The “maximum number of linearly dependent rows” doesn't really make sense. Consider the matrix $$ \begin{bmatrix} 1 & 0 & 0 \\ 0 & 1 & 0 \\ 1 & 1 & 0 \end{bmatrix} $$ The three rows form a linearly dependent set, but no subset of rows is linearly dependent.

What you can define is the maximum number of linearly independent rows, which in the above case is $2$. Such number is the rank of the matrix.

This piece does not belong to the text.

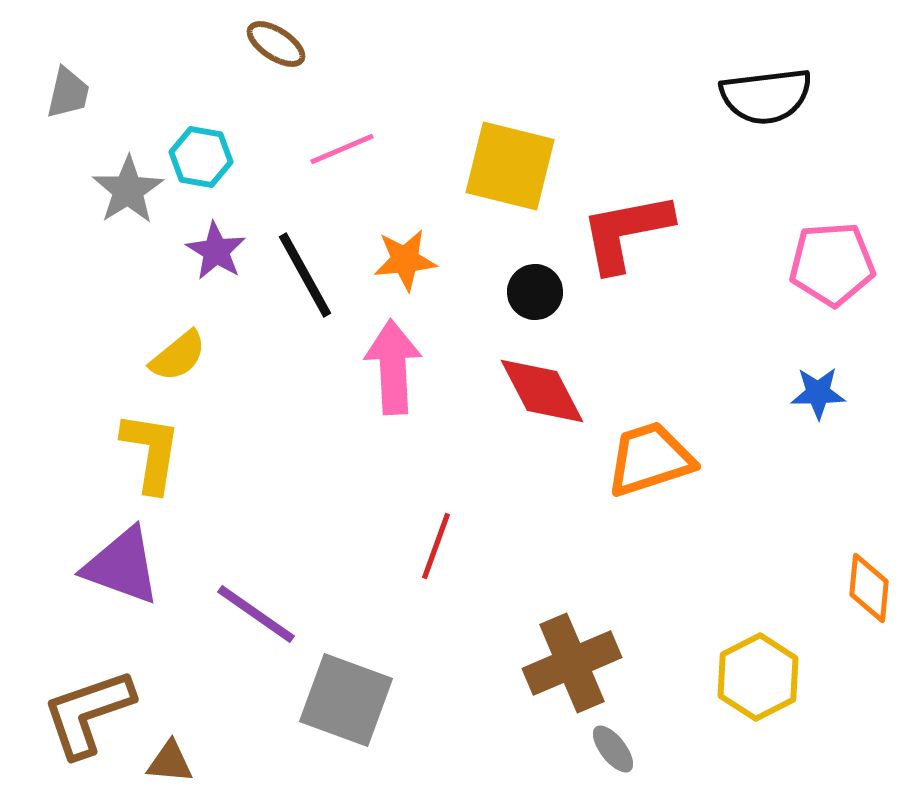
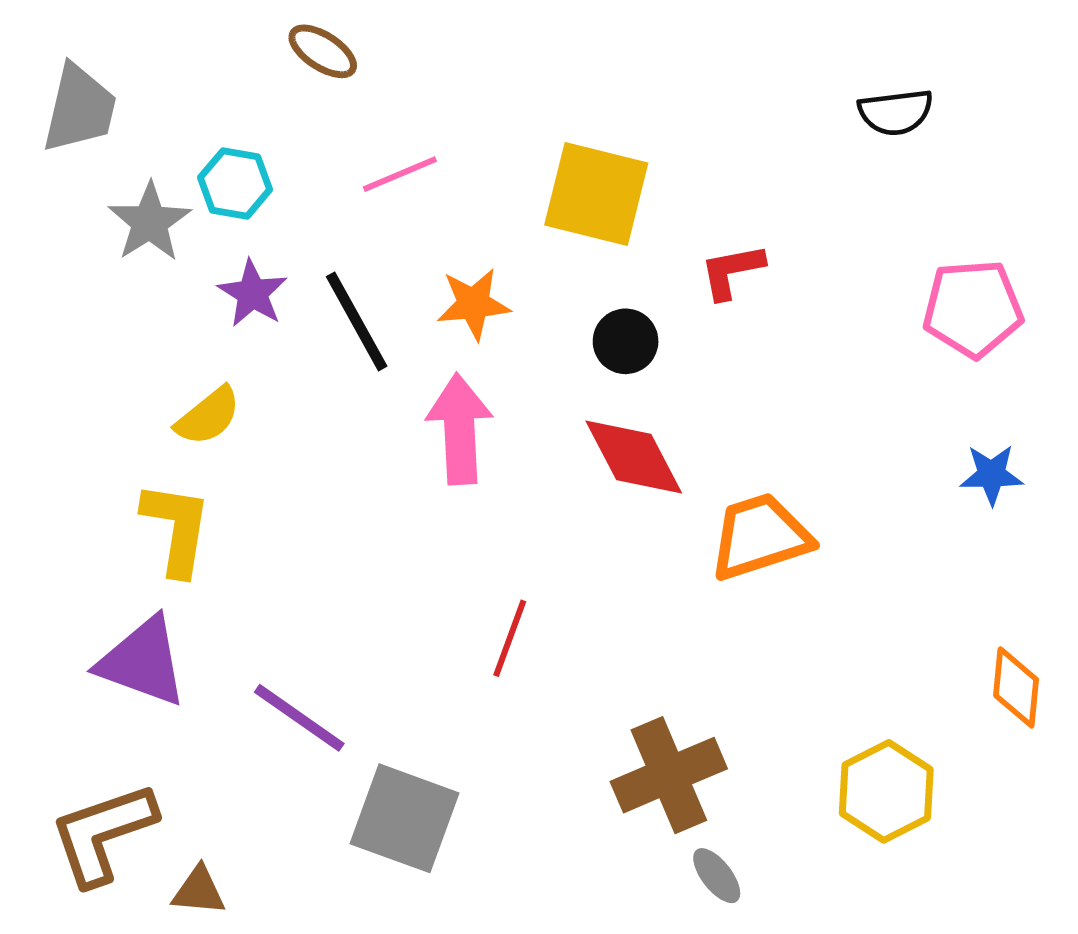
gray trapezoid: (68, 93) -> (80, 109), size x1.5
black semicircle: (766, 96) -> (896, 112), size x0.7
red L-shape: (626, 232) -> (732, 271), size x0.6
blue star: (818, 393) -> (991, 475), moved

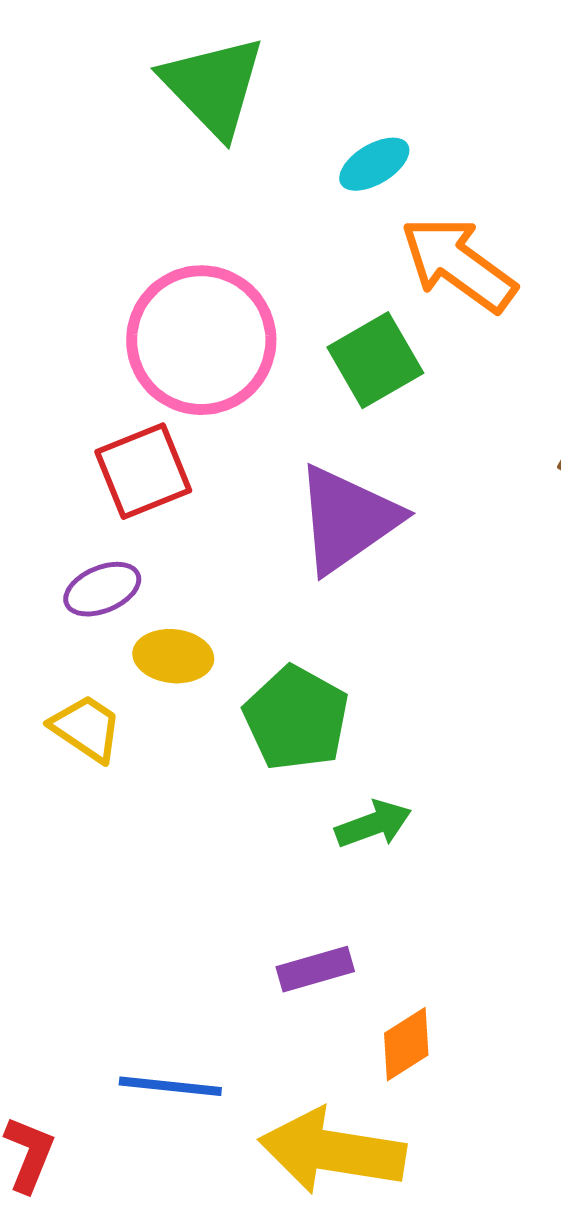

By the rank-nullity theorem, if $k$ is the rank, $n-k$ is the dimension of the null space of the matrix, which is the geometric multiplicity of the eigenvalue $0$ (provided $0$ is an eigenvalue to begin with, that is, $k<n$).

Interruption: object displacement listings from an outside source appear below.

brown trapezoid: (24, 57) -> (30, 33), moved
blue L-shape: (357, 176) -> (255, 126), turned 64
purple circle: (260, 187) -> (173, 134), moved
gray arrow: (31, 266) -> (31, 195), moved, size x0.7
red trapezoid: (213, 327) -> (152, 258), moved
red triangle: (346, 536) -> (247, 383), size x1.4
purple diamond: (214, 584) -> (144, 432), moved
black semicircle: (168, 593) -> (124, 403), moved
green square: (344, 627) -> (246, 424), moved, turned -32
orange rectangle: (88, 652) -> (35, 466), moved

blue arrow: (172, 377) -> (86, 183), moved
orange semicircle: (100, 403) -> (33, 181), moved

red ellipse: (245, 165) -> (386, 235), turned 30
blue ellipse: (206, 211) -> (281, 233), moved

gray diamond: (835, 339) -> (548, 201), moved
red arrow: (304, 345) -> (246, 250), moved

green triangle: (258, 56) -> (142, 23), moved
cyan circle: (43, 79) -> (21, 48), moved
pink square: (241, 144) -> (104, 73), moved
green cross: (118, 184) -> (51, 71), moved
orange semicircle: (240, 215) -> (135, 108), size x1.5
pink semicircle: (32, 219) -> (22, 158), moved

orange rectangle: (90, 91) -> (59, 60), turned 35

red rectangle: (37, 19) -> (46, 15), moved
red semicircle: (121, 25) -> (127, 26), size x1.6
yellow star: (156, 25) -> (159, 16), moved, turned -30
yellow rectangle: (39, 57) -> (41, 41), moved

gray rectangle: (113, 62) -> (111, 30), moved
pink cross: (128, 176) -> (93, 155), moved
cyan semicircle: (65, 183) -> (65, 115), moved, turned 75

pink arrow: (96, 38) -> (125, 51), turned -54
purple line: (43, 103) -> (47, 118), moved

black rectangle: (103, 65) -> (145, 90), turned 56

The algebraic multiplicity of the zero eigenvalue is at least $n-k$. It can be bigger: consider $$ \begin{bmatrix} 0 & 1 \\ 0 & 0 \end{bmatrix} $$ For this matrix, the algebraic multiplicity of the zero eigenvalue is $2$, but the geometric multiplicity is $1$.

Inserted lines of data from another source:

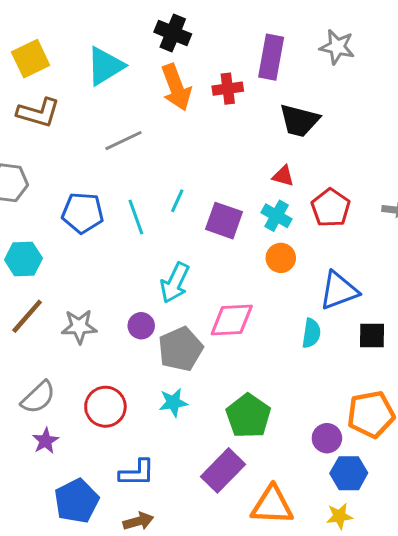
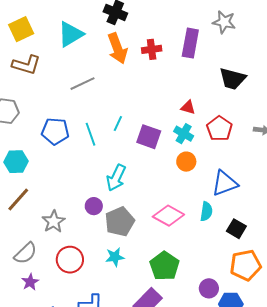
purple rectangle: (271, 57) -> (190, 43), moved
black trapezoid: (299, 120) -> (232, 79), moved
pink diamond: (232, 320) -> (168, 216), moved, turned 32
gray star: (79, 327) -> (54, 221), moved, turned -30
black square: (372, 335) -> (236, 229), moved, turned 30
purple circle: (327, 438) -> (209, 288), moved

A matrix is non-singular if and only if $0$ is not an eigenvalue, essentially by definition of eigenvalue (together with the rank-nullity theorem): $\lambda$ is an eigenvalue of the matrix $A$ if and only if $A-\lambda I$ is singular.

Answer 2

$\DeclareMathOperator{\rank}{rank}$If I understand, you're asking:

Let $A$ be an $n \times n$ (real/complex) matrix with $k < n$ non-zero eigenvalues (counting multiplicity) and $m \geq 1$ the multiplicity of $0$ as an eigenvalue.

• Is $\det A = 0$?
• Is $\rank A = n - m = k$, the number of non-zero eigenvalues counted with multiplicity, or only $\rank A \geq n - m$?

To the first, Yes: $0$ is an eigenvalue.

For the second: If $A$ has $k$ non-zero eigenvalues, then the column space of $A$ clearly has dimension at least $k$, so $\rank A \geq n - m$. Equality, however, fails to hold in the "worst possible sense": An $n \times n$ matrix of rank $(n - 1)$ can have every eigenvalue equal to $0$; a Jordan block with $\lambda = 0$ has this property.